Extrait choisi >>
^^^^^^^^^^^^^^^^

Rapports entre désa-corps et a-corps (1) : ligne dynamique d’« écriture physique » 

Le deuxième axe sur lequel il convient de s’arrêter concernant les désa-corps dans les films de la quatrième période est celui du rapport qui peut s’établir entre eux et les moments d’a-corps, en ce qui concerne un même « entre deux personnes ». Il va de soi, en effet, que dans les films de la quatrième période, les situations d’interaction corporelle ne sont pas étanches les unes par rapport aux autres. Elles dessinent une ligne d’interactions, voire des nœuds d’attitudes contradictoires, où le sens qu’on peut leur accorder dépend aussi des relations qu’elles entretiennent les unes avec les autres. Il n’y a là rien de bien étonnant puisqu’un film, en tant qu’entité close, active nécessairement un « principe de solidarité interne » 658 aux éléments qui le constituent. D’une certaine manière, on peut considérer que tout entre en relation avec tout dans un film et particulièrement les éléments de même nature. A fortiori les éléments qui relèvent directement d’une opération pensée de mise en scène. Si l’on s’en tient pour le moment à l’idée de ligne se dessinant d’interaction en interaction, il nous semble que lorsqu’une interaction corporelle apparaît dans un film, sa signification hérite du rôle joué par les autres interactions corporelles précédentes qui impliquaient les deux mêmes personnages. Ainsi, dans les films de la quatrième période, de véritables lignes dynamiques d’« écriture physique », pour reprendre l’expression de Jean Narboni, faites d’a-corps et de désa-corps paraissent pouvoir être dessinées. Des lignes dynamiques qui sont aussi des lignes sémantiques. On retrouve là l’idée de gestus, mais étendue sur un large segment filmique. Un exemple, trouvant son point d’acmé dans le plan emblématique du rôle crucial que peut avoir « l’écriture physique » dans les films de la quatrième période, peut donner une idée d’une telle ligne dynamique.

^^^^^^^^^^^^^^^^

Données à examiner >>

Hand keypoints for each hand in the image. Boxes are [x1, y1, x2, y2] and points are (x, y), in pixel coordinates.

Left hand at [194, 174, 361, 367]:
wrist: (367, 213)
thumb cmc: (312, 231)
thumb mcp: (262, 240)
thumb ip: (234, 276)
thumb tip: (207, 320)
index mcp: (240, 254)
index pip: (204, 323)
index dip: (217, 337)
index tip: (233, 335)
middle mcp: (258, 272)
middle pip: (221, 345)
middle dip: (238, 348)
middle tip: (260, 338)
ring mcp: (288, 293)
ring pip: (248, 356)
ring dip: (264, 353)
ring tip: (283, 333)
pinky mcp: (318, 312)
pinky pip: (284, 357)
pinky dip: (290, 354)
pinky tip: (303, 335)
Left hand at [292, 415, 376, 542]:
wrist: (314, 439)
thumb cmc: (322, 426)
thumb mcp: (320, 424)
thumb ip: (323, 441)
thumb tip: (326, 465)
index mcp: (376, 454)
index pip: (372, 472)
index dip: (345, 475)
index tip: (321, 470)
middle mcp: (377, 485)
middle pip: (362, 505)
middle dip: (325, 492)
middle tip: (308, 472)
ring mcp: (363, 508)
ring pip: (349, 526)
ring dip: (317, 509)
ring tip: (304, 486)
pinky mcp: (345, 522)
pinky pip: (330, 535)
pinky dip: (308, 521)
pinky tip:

^^^^^^^^^^^^^^^^

Tâches et exercices >>
1) Indiquez pour chaque affirmation si elle concorde avec l'extrait, en répondant par oui ou par non et en citant textuellement les mots qui tranchent.
(a) Dans les films de la quatrième période, les situations d'interaction corporelle sont étanches les unes par rapport aux autres.
(b) L'expression « écriture physique » est reprise de Jean Narboni.
(c) Les lignes dynamiques d'« écriture physique » sont aussi des lignes sémantiques.
2) Répondez brièvement aux questions suivantes à partir de l'extrait.
(a) Quel principe un film active-t-il nécessairement en tant qu'entité close ?
(b) De quoi sont faites les lignes dynamiques d'« écriture physique » ?
(c) Quelle idée retrouve-t-on, étendue sur un large segment filmique ?
3) Résumez l'extrait en deux phrases.
Les enregistrements forment un matériau à part, indépendant de l'extrait.

Corrigé de l'exercice >>
1)
(a) Non : « les situations d’interaction corporelle ne sont pas étanches les unes par rapport aux autres ».
(b) Oui : « pour reprendre l’expression de Jean Narboni ».
(c) Oui : « Des lignes dynamiques qui sont aussi des lignes sémantiques. »

2)
(a) Un « principe de solidarité interne » aux éléments qui le constituent.
(b) D'a-corps et de désa-corps.
(c) L'idée de gestus.

3) L'extrait examine le rapport entre désa-corps et moments d'a-corps dans les films de la quatrième période, où les situations d'interaction corporelle ne sont pas étanches et où la signification d'une interaction hérite du rôle des interactions précédentes entre les deux mêmes personnages. Il en ressort des lignes dynamiques d'« écriture physique », faites d'a-corps et de désa-corps, qui sont aussi des lignes sémantiques et rejoignent l'idée de gestus étendue sur un large segment filmique.